Task instructions — Transcribe the records below in their entirety, and leave out each image.

------ Extracted information

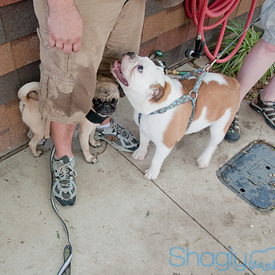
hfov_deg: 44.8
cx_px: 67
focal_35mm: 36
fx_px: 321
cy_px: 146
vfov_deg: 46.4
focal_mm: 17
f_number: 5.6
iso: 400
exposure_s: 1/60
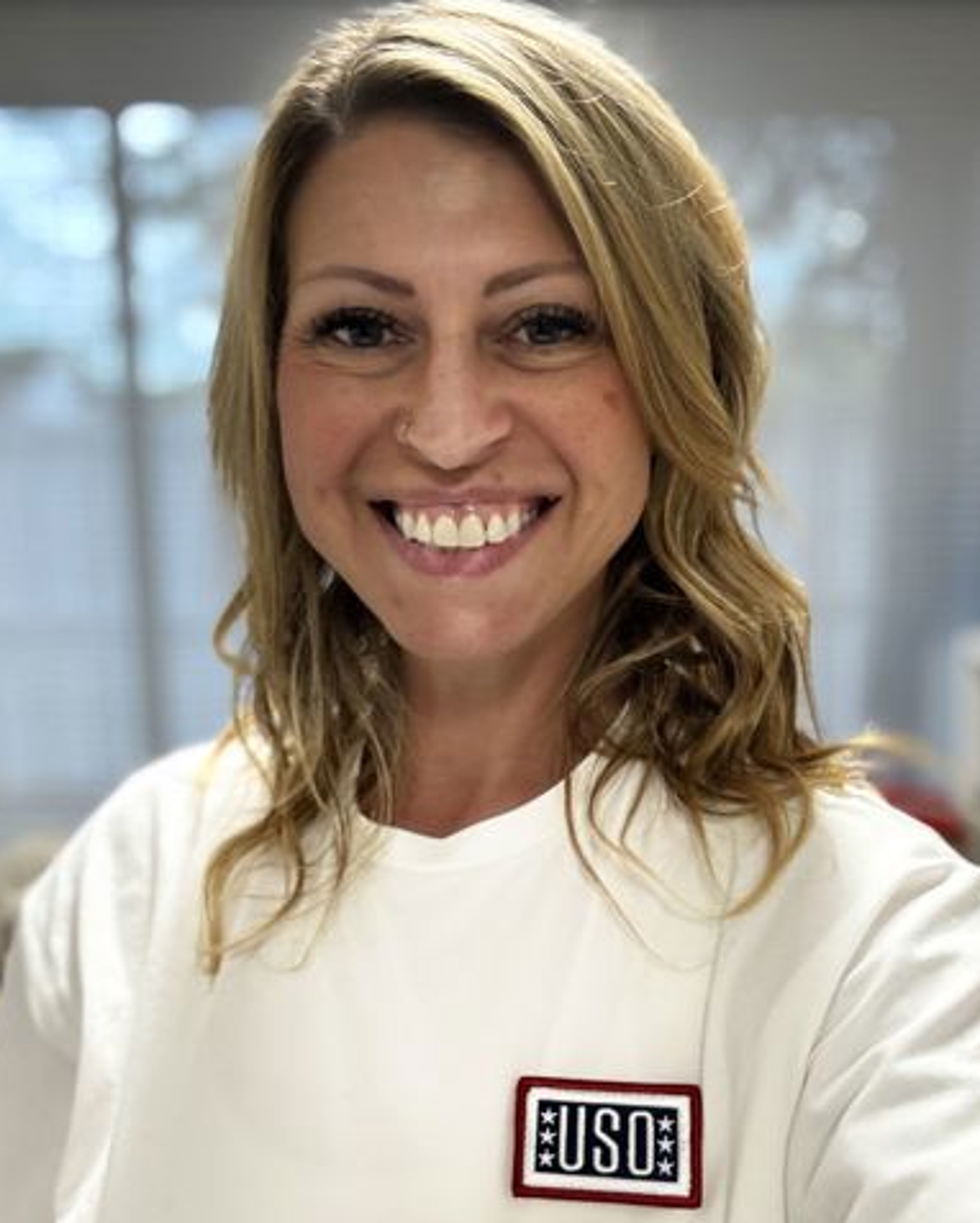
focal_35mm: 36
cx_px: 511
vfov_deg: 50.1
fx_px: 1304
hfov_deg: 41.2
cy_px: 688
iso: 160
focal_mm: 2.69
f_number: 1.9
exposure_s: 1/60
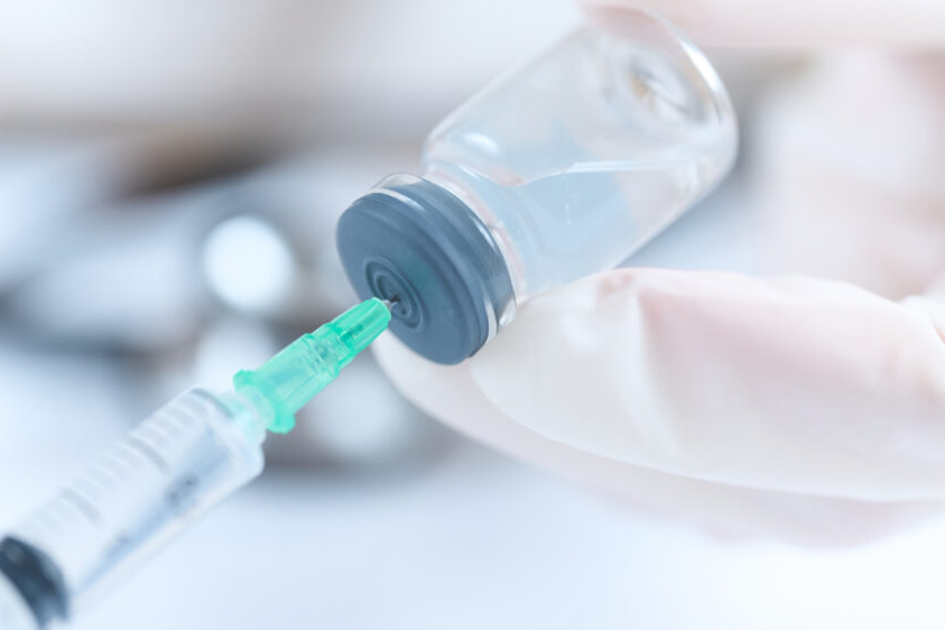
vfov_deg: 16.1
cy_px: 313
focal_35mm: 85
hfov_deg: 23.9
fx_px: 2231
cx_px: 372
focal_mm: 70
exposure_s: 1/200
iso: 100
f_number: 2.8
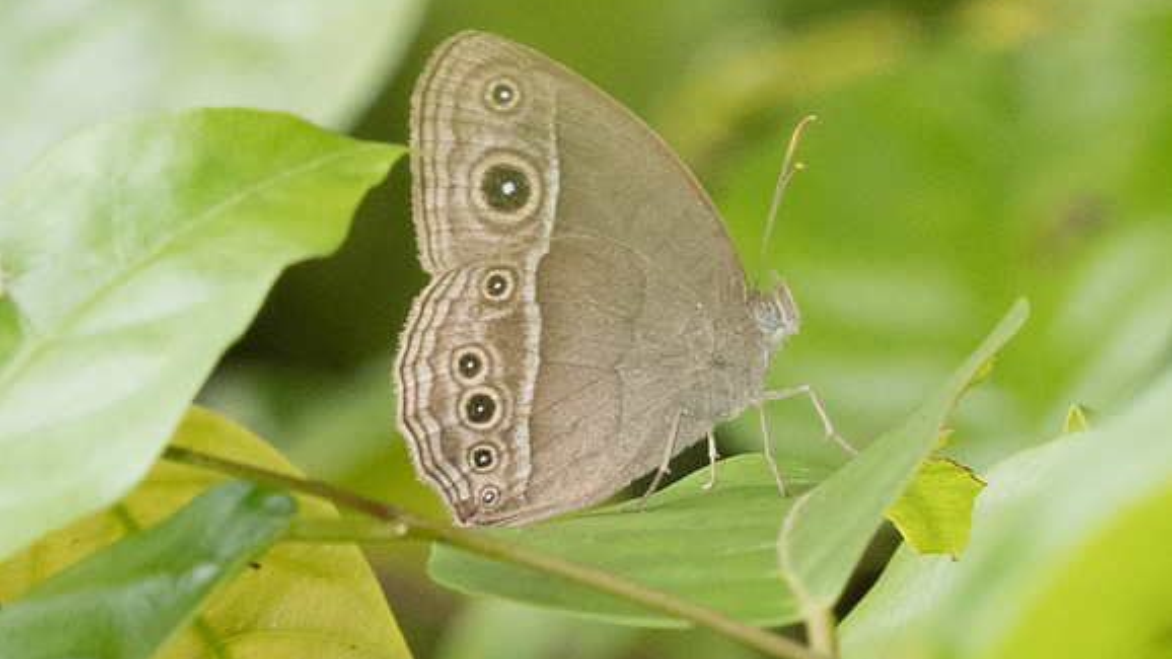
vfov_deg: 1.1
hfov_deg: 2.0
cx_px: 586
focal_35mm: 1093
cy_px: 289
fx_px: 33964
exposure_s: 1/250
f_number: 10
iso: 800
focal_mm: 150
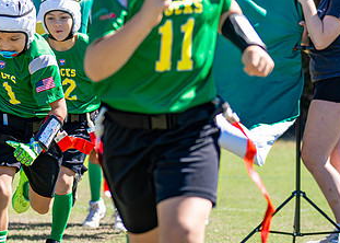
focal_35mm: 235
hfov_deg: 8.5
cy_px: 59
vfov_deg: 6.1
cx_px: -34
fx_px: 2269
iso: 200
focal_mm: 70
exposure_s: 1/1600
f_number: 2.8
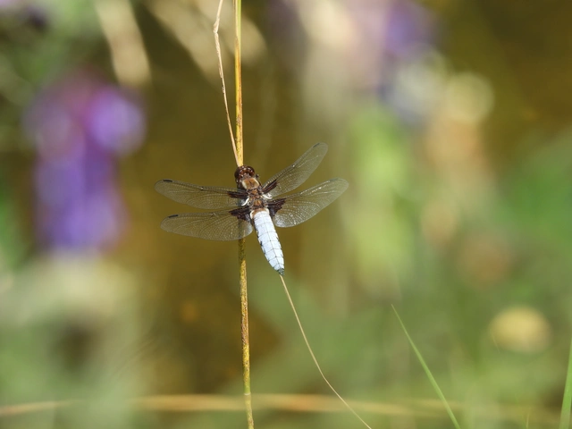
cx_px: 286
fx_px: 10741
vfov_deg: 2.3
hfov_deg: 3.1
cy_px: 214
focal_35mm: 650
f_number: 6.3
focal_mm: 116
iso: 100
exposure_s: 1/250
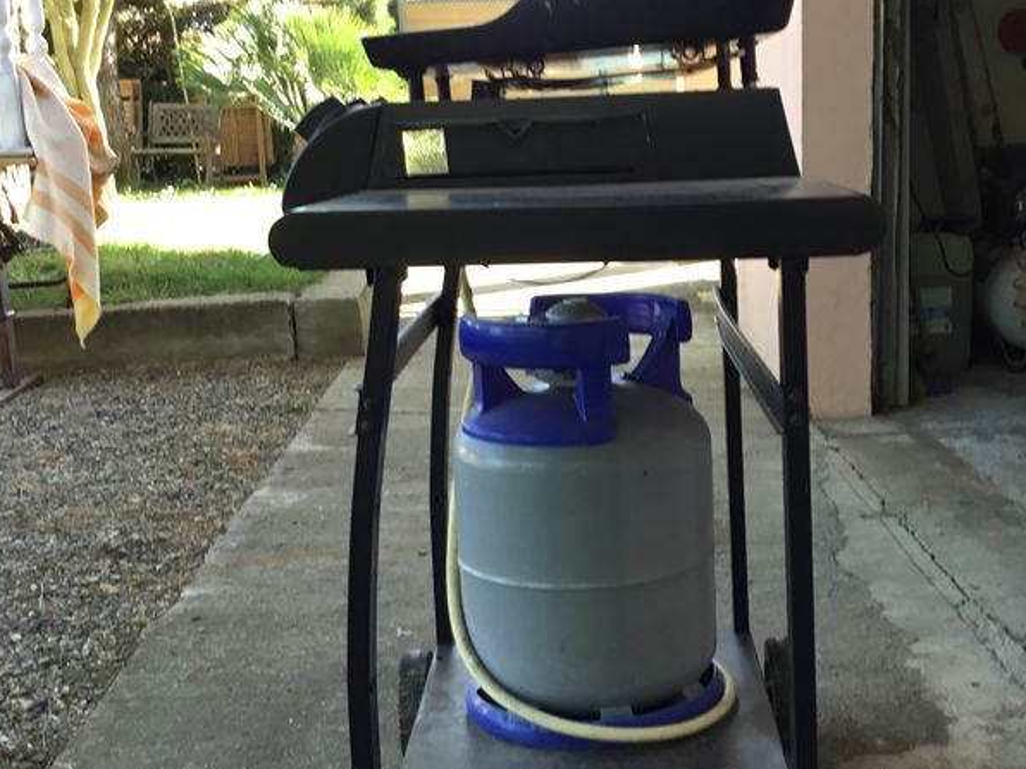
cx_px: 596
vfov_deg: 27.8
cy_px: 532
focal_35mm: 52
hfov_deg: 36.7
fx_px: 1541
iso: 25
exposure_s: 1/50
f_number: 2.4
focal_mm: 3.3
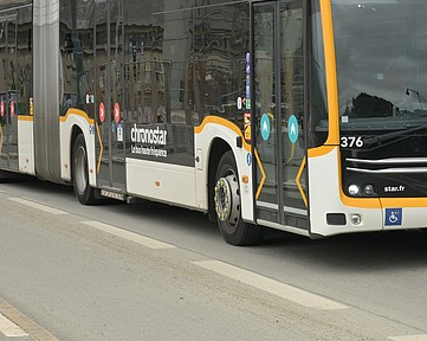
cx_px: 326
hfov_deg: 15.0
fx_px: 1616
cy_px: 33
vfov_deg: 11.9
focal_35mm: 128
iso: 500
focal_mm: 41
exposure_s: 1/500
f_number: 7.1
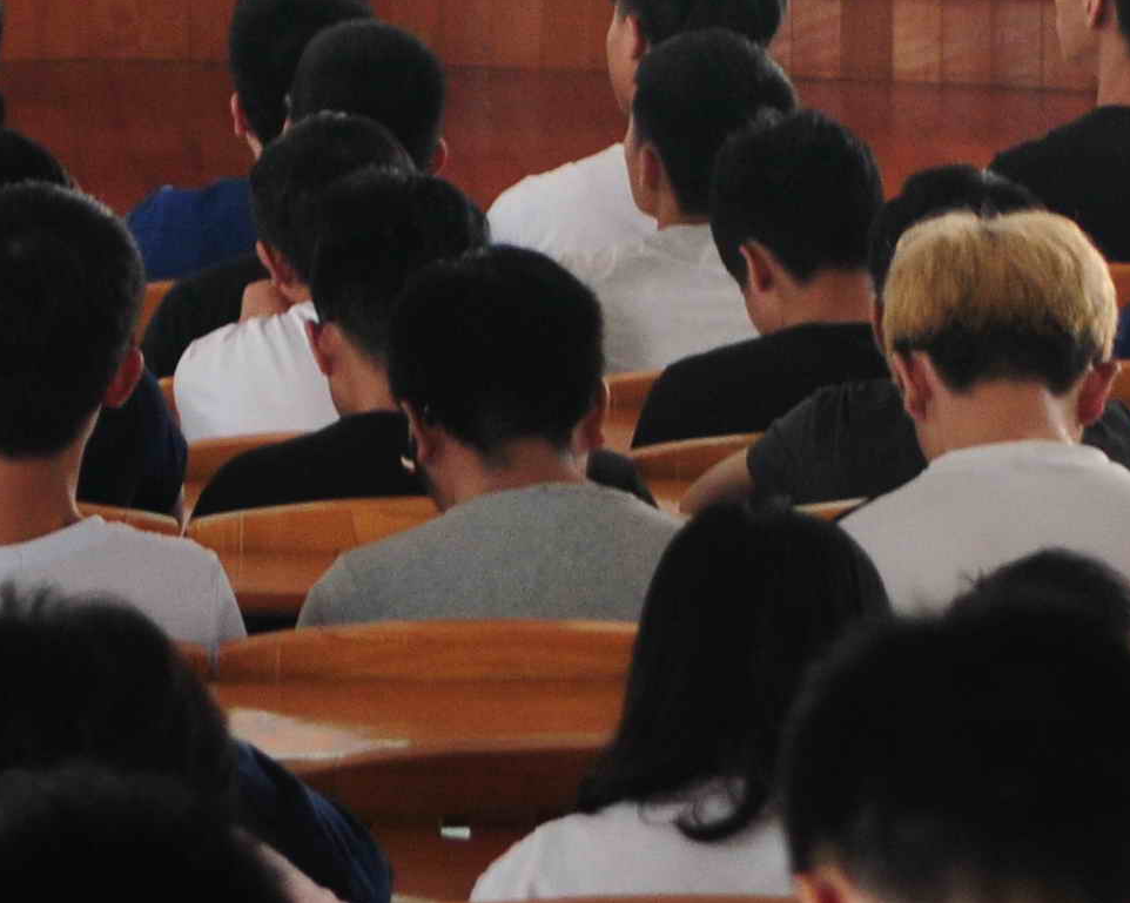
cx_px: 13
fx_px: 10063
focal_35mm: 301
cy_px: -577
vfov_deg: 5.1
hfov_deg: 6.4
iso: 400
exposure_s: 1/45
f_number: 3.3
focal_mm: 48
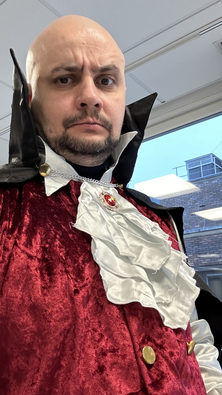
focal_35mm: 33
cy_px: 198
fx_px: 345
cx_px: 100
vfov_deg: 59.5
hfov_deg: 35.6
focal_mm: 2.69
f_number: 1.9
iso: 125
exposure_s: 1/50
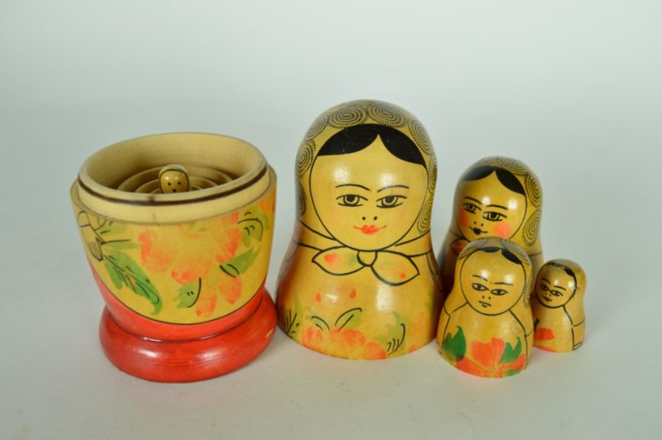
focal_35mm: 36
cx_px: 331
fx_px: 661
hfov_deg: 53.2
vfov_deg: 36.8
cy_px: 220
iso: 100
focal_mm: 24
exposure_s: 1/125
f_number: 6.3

------------

Answer to the exercise —
hfov_deg: 44.8
cx_px: 67
focal_35mm: 36
fx_px: 321
cy_px: 146
vfov_deg: 46.4
focal_mm: 17
f_number: 5.6
iso: 400
exposure_s: 1/60
focal_35mm: 36
cx_px: 511
vfov_deg: 50.1
fx_px: 1304
hfov_deg: 41.2
cy_px: 688
iso: 160
focal_mm: 2.69
f_number: 1.9
exposure_s: 1/60
vfov_deg: 16.1
cy_px: 313
focal_35mm: 85
hfov_deg: 23.9
fx_px: 2231
cx_px: 372
focal_mm: 70
exposure_s: 1/200
iso: 100
f_number: 2.8
vfov_deg: 1.1
hfov_deg: 2.0
cx_px: 586
focal_35mm: 1093
cy_px: 289
fx_px: 33964
exposure_s: 1/250
f_number: 10
iso: 800
focal_mm: 150
focal_35mm: 235
hfov_deg: 8.5
cy_px: 59
vfov_deg: 6.1
cx_px: -34
fx_px: 2269
iso: 200
focal_mm: 70
exposure_s: 1/1600
f_number: 2.8
cx_px: 286
fx_px: 10741
vfov_deg: 2.3
hfov_deg: 3.1
cy_px: 214
focal_35mm: 650
f_number: 6.3
focal_mm: 116
iso: 100
exposure_s: 1/250
cx_px: 596
vfov_deg: 27.8
cy_px: 532
focal_35mm: 52
hfov_deg: 36.7
fx_px: 1541
iso: 25
exposure_s: 1/50
f_number: 2.4
focal_mm: 3.3
cx_px: 326
hfov_deg: 15.0
fx_px: 1616
cy_px: 33
vfov_deg: 11.9
focal_35mm: 128
iso: 500
focal_mm: 41
exposure_s: 1/500
f_number: 7.1
cx_px: 13
fx_px: 10063
focal_35mm: 301
cy_px: -577
vfov_deg: 5.1
hfov_deg: 6.4
iso: 400
exposure_s: 1/45
f_number: 3.3
focal_mm: 48
focal_35mm: 33
cy_px: 198
fx_px: 345
cx_px: 100
vfov_deg: 59.5
hfov_deg: 35.6
focal_mm: 2.69
f_number: 1.9
iso: 125
exposure_s: 1/50
focal_35mm: 36
cx_px: 331
fx_px: 661
hfov_deg: 53.2
vfov_deg: 36.8
cy_px: 220
iso: 100
focal_mm: 24
exposure_s: 1/125
f_number: 6.3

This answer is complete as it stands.